Anahtarlık kadınlarmış... Peki ya siz adamlar?
Hadi bakalım, yepyeni bir kadın sıfatıyla tanıştık: Anahtarlık kadın! Trend takipçimiz Mert Vidinli, GÜNAYDIN'da salı günkü köşesinde yazmış. O yazdıysa, böyle bir hadise 'sosyetik' ortamlarda...
Hadi bakalım, yepyeni bir kadın sıfatıyla tanıştık: Anahtarlık kadın! Trend takipçimiz Mert Vidinli, GÜNAYDIN'da salı günkü köşesinde yazmış. O yazdıysa, böyle bir hadise 'sosyetik' ortamlarda yüzde bin 500 dolanıyordur. Peki neymiş bu anahtarlık kadınlar? Mert'in tabiriyle 'Erkeklerin araba anahtarlığının yanına taktığı aksesuvar gibi kadınlar'mış.
Hemen aç parantez, Mert'e sözüm var: Konuyu dile getirmek başka, durumu aktarmak başka, bir köşe yazarı olarak 'Erkeklerin araba anahtarlığının yanına taktığı aksesuvar gibi' cümlesini kurmak başka...
Üstelik hiçbir itirazın da yok bu cümleye. Ki olmalıydı, özellikle kadınlar adına geçirmekte olduğumuz böylesine hassas günlerde, dönemlerde...
KADIN DA KULLANIYOR
Yazarın fikri, yorumu, söyleyecek sözü, bağladığı ana fikri yoksa, o yazı yazıdan sayılabilir mi? 'Demek ki senin kadınlar hakkındaki fikrin böyle' diyeceğim, diyemiyorum çünkü seni tanıyorum.
Kapa parantez.

**Verilen kayıtlar**

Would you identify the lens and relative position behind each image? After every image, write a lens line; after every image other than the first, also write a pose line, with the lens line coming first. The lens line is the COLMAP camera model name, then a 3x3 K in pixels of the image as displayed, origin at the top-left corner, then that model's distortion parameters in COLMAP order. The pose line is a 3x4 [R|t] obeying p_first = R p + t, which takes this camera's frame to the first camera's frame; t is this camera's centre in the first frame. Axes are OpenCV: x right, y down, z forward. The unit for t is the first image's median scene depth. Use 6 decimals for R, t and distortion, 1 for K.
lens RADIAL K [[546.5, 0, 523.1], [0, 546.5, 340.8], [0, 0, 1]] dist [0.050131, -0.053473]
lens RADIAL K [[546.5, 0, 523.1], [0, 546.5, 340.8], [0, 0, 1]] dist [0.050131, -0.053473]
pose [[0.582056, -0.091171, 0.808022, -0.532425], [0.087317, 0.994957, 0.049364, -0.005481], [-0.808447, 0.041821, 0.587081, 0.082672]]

--

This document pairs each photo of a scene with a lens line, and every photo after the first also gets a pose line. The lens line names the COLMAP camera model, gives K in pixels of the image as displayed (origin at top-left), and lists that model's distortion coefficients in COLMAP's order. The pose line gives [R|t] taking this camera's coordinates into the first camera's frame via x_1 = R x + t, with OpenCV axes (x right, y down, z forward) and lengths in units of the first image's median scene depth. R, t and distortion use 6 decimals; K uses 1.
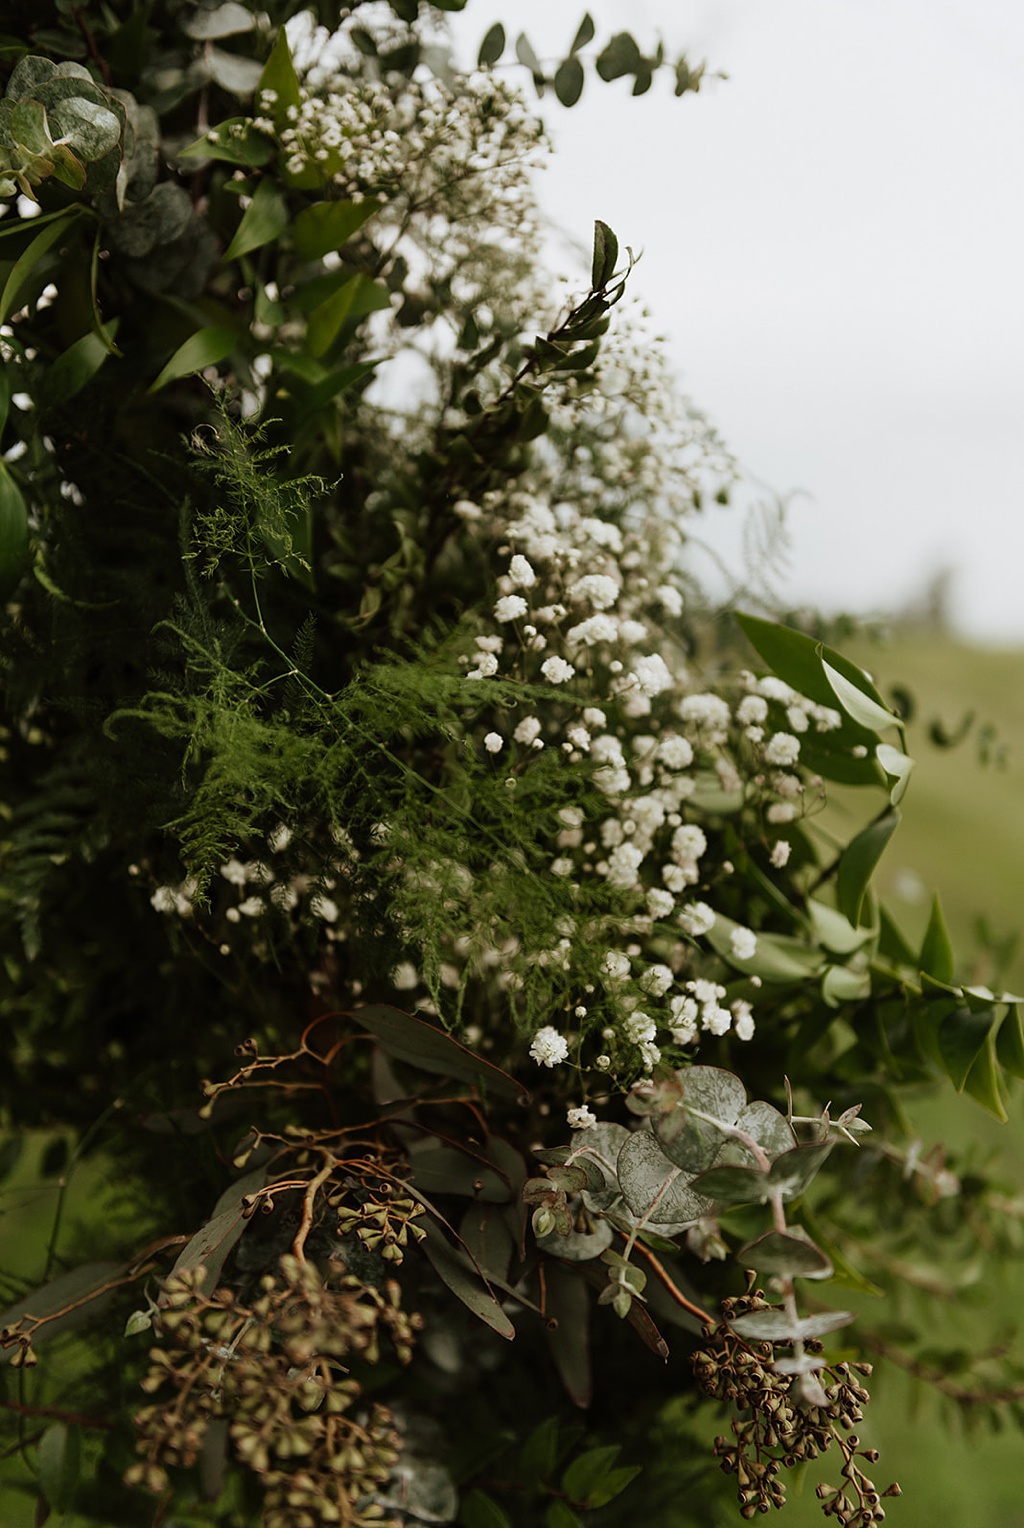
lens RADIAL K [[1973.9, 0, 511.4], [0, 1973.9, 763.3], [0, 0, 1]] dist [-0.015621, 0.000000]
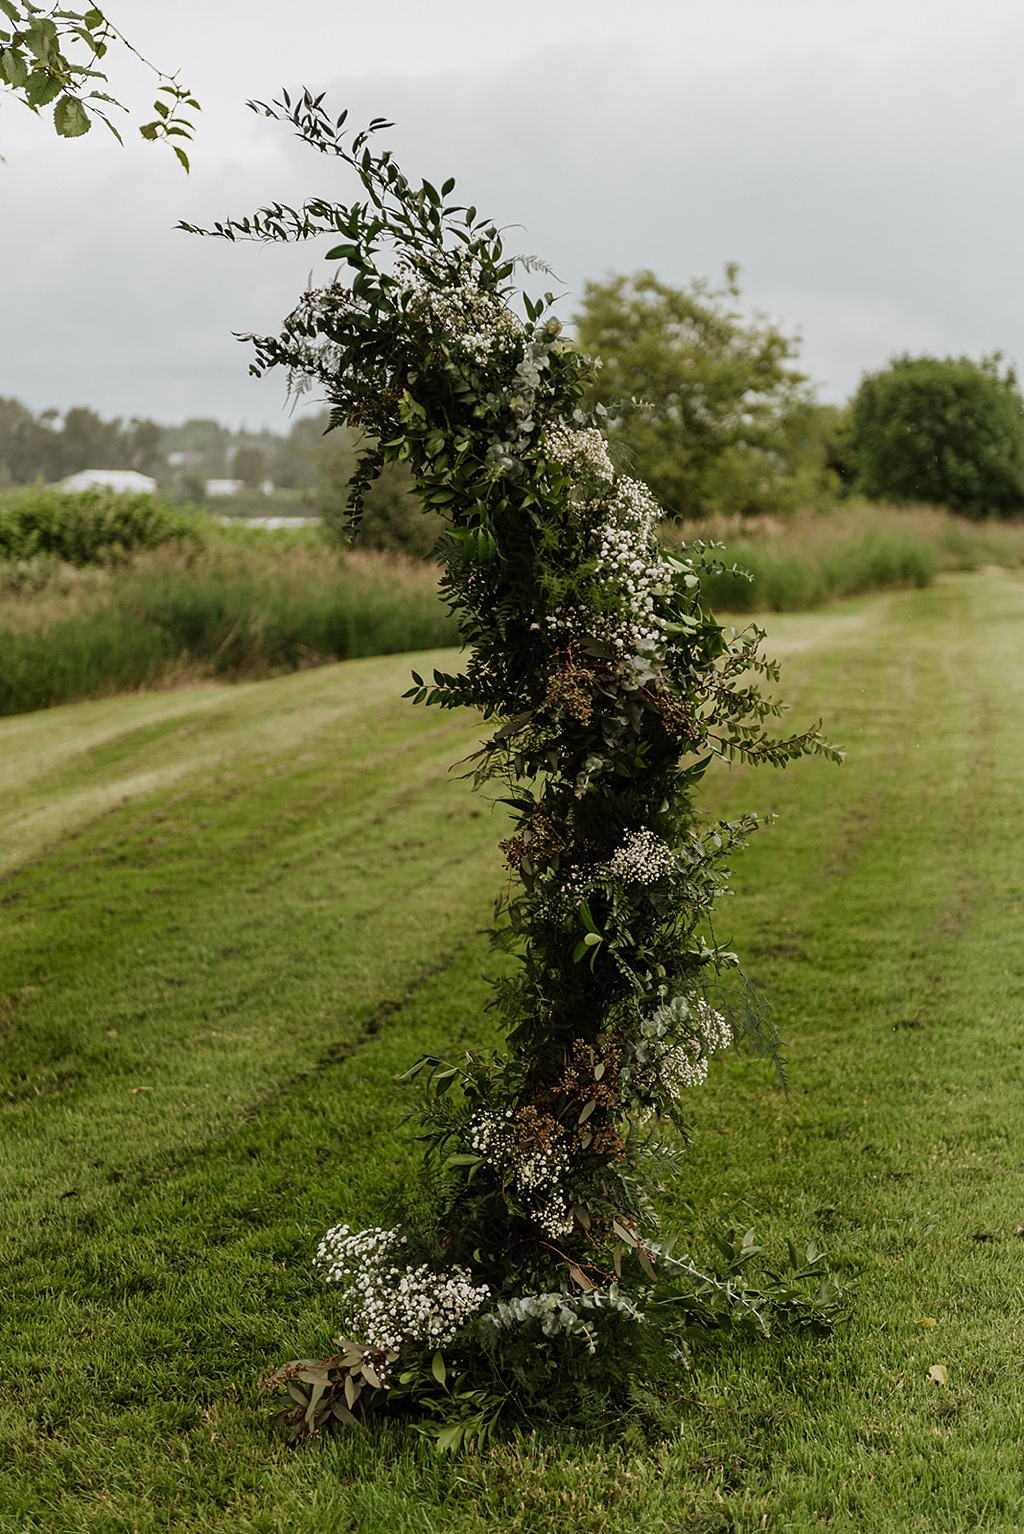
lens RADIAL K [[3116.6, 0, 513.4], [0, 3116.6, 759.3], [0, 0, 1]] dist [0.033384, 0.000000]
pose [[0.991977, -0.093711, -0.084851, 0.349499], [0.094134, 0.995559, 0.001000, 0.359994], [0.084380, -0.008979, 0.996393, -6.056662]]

**Ne isteniyor**
Anahtarlık kadınlar konulu yazıdaki "Yazarın fikri, yorumu, söyleyecek sözü, bağladığı ana fikri yoksa, o yazı yazıdan sayılabilir mi?" cümlesini İngilizceye çevirin.

**Yanıt aşağıda**
If the writer has no opinion, no commentary, nothing to say and no main idea to tie it to, can that piece even count as writing?